• _Required action_: Each line in the entries below that holds the string "data" must be copied.

[Given records]

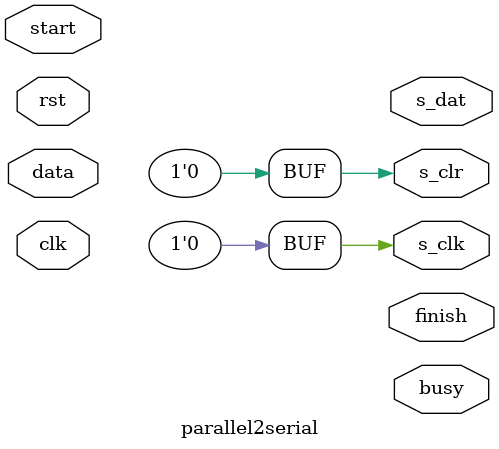
<source format=v>
/**
 * Parallel-Serial Converter.
 * Author: Zhao, Hongyu  <power_zhy@foxmail.com>
 * Editor: Frank Shaw    <xiaoqingzhe@gmail.com>
 */
module parallel2serial (
	input wire clk,  // main clock
	input wire rst,  // synchronous reset
	input wire [DATA_BITS-1:0] data,  // parallel input data
	input wire start,  // start command
	output reg busy,  // busy flag
	output reg finish,  // finish acknowledgement
	output reg s_clk = 0,  // serial clock
	output reg s_clr = 0,  // serial clear
	output wire s_dat  // serial output data
	);

parameter
		P_CLK_FREQ = 100,  // main clock frequency in MHz
		S_CLK_FREQ = 20,  // serial clock frequency in MHz
		DATA_BITS = 32,  // data length
		READ_DIRECTION = 1;  // 0 for read from lowest significant digit and 1 for read from most significant digit

endmodule

</source>
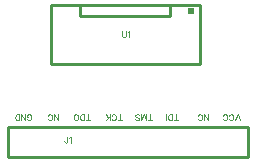
<source format=gbr>
%TF.GenerationSoftware,Novarm,DipTrace,3.2.0.1*%
%TF.CreationDate,2018-06-19T18:55:25-08:00*%
%FSLAX26Y26*%
%MOIN*%
%TF.FileFunction,Legend,Top*%
%TF.Part,Single*%
%ADD10C,0.009843*%
%ADD27C,0.003088*%
G75*
G01*
%LPD*%
X1035520Y913758D2*
D10*
X539457D1*
Y716905D1*
X1035520D1*
Y913758D1*
G36*
X1014437Y901247D2*
X995686D1*
Y882510D1*
X1014437D1*
Y901247D1*
G37*
X933231Y913758D2*
D10*
X633213D1*
Y876255D1*
X933231D1*
Y913758D1*
X393199Y507201D2*
X1193199D1*
X393199Y407201D2*
Y507201D1*
Y407201D2*
X1193199D1*
Y507201D1*
X775303Y825818D2*
D27*
Y811470D1*
X776254Y808596D1*
X778177Y806695D1*
X781051Y805722D1*
X782952D1*
X785826Y806695D1*
X787750Y808596D1*
X788700Y811470D1*
Y825818D1*
X794876Y821971D2*
X796799Y822944D1*
X799673Y825796D1*
Y805722D1*
X592499Y473990D2*
Y458691D1*
X591549Y455817D1*
X590576Y454867D1*
X588675Y453894D1*
X586751D1*
X584850Y454867D1*
X583899Y455817D1*
X582927Y458691D1*
Y460593D1*
X598675Y470143D2*
X600598Y471116D1*
X603472Y473968D1*
Y453894D1*
X1167487Y528383D2*
X1159838Y548479D1*
X1152189Y528383D1*
X1131665Y533159D2*
X1132616Y531257D1*
X1134539Y529334D1*
X1136441Y528383D1*
X1140265D1*
X1142189Y529334D1*
X1144090Y531257D1*
X1145063Y533159D1*
X1146013Y536033D1*
Y540830D1*
X1145063Y543682D1*
X1144090Y545605D1*
X1142189Y547507D1*
X1140265Y548479D1*
X1136441D1*
X1134539Y547507D1*
X1132616Y545605D1*
X1131665Y543682D1*
X1111142Y533159D2*
X1112092Y531257D1*
X1114016Y529334D1*
X1115917Y528383D1*
X1119742D1*
X1121665Y529334D1*
X1123566Y531257D1*
X1124539Y533159D1*
X1125490Y536033D1*
Y540830D1*
X1124539Y543682D1*
X1123566Y545605D1*
X1121665Y547506D1*
X1119742Y548479D1*
X1115917D1*
X1114016Y547506D1*
X1112092Y545605D1*
X1111142Y543682D1*
X1047839Y528383D2*
X1047840Y548479D1*
X1061237Y528383D1*
Y548479D1*
X1027316Y533159D2*
X1028266Y531257D1*
X1030190Y529334D1*
X1032091Y528383D1*
X1035916D1*
X1037839Y529334D1*
X1039740Y531257D1*
X1040713Y533159D1*
X1041664Y536033D1*
Y540830D1*
X1040713Y543682D1*
X1039740Y545605D1*
X1037839Y547507D1*
X1035916Y548479D1*
X1032091D1*
X1030190Y547507D1*
X1028267Y545605D1*
X1027316Y543682D1*
X767038Y528382D2*
Y548478D1*
X773737Y528382D2*
X760339D1*
X739816Y533157D2*
X740766Y531256D1*
X742690Y529333D1*
X744591Y528382D1*
X748416D1*
X750339Y529333D1*
X752240Y531256D1*
X753213Y533157D1*
X754164Y536031D1*
Y540829D1*
X753213Y543681D1*
X752240Y545604D1*
X750339Y547505D1*
X748416Y548478D1*
X744591D1*
X742690Y547505D1*
X740767Y545604D1*
X739816Y543681D1*
X733640Y528382D2*
Y548478D1*
X720243Y528382D2*
X733640Y541779D1*
X728865Y536982D2*
X720243Y548478D1*
X547839Y528382D2*
X547840Y548478D1*
X561237Y528382D1*
Y548478D1*
X527316Y533157D2*
X528266Y531256D1*
X530190Y529333D1*
X532091Y528382D1*
X535916D1*
X537839Y529333D1*
X539740Y531256D1*
X540713Y533157D1*
X541664Y536031D1*
Y540829D1*
X540713Y543681D1*
X539740Y545604D1*
X537839Y547505D1*
X535916Y548478D1*
X532091D1*
X530190Y547505D1*
X528267Y545604D1*
X527316Y543681D1*
X660787Y528382D2*
X660788Y548478D1*
X667486Y528382D2*
X654089D1*
X647913D2*
Y548478D1*
X641215D1*
X638341Y547505D1*
X636417Y545604D1*
X635467Y543681D1*
X634516Y540829D1*
Y536031D1*
X635466Y533157D1*
X636417Y531256D1*
X638340Y529333D1*
X641214Y528382D1*
X647913D1*
X622592D2*
X624516Y529333D1*
X626417Y531256D1*
X627390Y533157D1*
X628340Y536031D1*
Y540829D1*
X627390Y543681D1*
X626417Y545604D1*
X624516Y547505D1*
X622592Y548478D1*
X618768D1*
X616866Y547505D1*
X614943Y545604D1*
X613992Y543681D1*
X613042Y540829D1*
Y536031D1*
X613992Y533157D1*
X614943Y531256D1*
X616866Y529333D1*
X618767Y528382D1*
X622592D1*
X867038Y528383D2*
Y548479D1*
X873737Y528383D2*
X860339D1*
X838865Y548479D2*
Y528383D1*
X846515Y548479D1*
X854164Y528383D1*
Y548479D1*
X819292Y531257D2*
X821193Y529334D1*
X824067Y528383D1*
X827892D1*
X830766Y529334D1*
X832690Y531257D1*
Y533159D1*
X831717Y535082D1*
X830766Y536033D1*
X828865Y536983D1*
X823117Y538907D1*
X821194Y539857D1*
X820243Y540830D1*
X819292Y542731D1*
Y545605D1*
X821194Y547506D1*
X824068Y548479D1*
X827892D1*
X830766Y547506D1*
X832690Y545605D1*
X954537Y528383D2*
Y548479D1*
X961235Y528383D2*
X947838D1*
X941662D2*
X941663Y548479D1*
X934964D1*
X932090Y547507D1*
X930166Y545605D1*
X929216Y543682D1*
X928265Y540830D1*
Y536033D1*
X929216Y533159D1*
X930166Y531257D1*
X932090Y529334D1*
X934964Y528383D1*
X941662D1*
X922089D2*
X922090Y548479D1*
X457919Y533157D2*
X458870Y531256D1*
X460793Y529333D1*
X462694Y528382D1*
X466519D1*
X468442Y529333D1*
X470344Y531256D1*
X471316Y533157D1*
X472267Y536031D1*
Y540829D1*
X471316Y543681D1*
X470344Y545604D1*
X468442Y547505D1*
X466519Y548478D1*
X462694D1*
X460793Y547505D1*
X458870Y545604D1*
X457919Y543681D1*
Y540829D1*
X462694D1*
X438346Y528382D2*
Y548478D1*
X451743Y528382D1*
Y548478D1*
X432170Y528382D2*
Y548478D1*
X425472D1*
X422598Y547505D1*
X420674Y545604D1*
X419724Y543681D1*
X418773Y540829D1*
Y536031D1*
X419724Y533157D1*
X420674Y531256D1*
X422598Y529333D1*
X425472Y528382D1*
X432170D1*
M02*

</source>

[/Given records]

• _Response area_:
	input wire [DATA_BITS-1:0] data,  // parallel input data
	output wire s_dat  // serial output data
		DATA_BITS = 32,  // data length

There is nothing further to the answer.